**Exercise directions**
In the records below, find the lines that include "scene" and copy each.
- - -
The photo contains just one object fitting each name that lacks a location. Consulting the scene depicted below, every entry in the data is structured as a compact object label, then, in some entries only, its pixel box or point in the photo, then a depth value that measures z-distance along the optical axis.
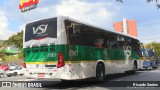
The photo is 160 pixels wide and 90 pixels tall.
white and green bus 7.09
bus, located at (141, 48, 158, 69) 16.32
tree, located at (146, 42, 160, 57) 48.55
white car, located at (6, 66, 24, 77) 19.61
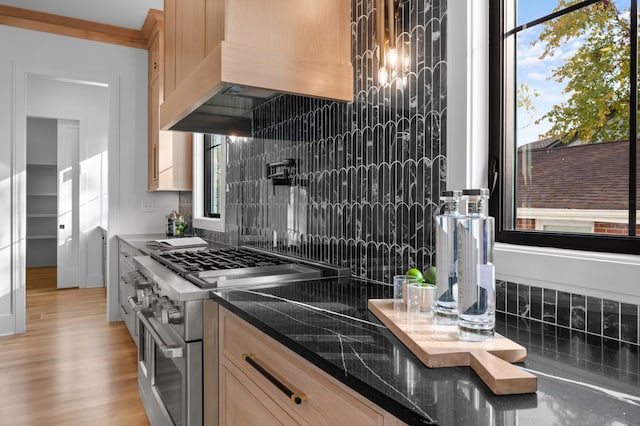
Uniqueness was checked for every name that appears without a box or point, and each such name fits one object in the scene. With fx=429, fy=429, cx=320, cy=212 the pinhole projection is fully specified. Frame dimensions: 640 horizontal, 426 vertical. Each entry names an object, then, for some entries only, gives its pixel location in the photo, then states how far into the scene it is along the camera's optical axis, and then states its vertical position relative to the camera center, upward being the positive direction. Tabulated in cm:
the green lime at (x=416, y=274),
- - -
**Result of this task**
The photo contains just one object fitting each name that lacks a location. Consulting the scene depicted below, every entry in the data is structured as a compact object label, then, in some entries only, its pixel box or point in the photo, then a depth value that measures z-distance along the optical axis.
Uniqueness was checked for every name that appears without a box or point, and each such name fits one object in the scene. With fx=429, fy=429, cx=320, cy=212 the pinhole projection is fully specified. Frame dimensions: 640 horizontal, 426 vertical. Each entry names an object, then, for some entries only, gives its pixel location in the photo, then states how far into the scene it is along the camera's optical axis, and then states its vertical position relative to the camera center, upward being the positive direction. Tabulated in cm:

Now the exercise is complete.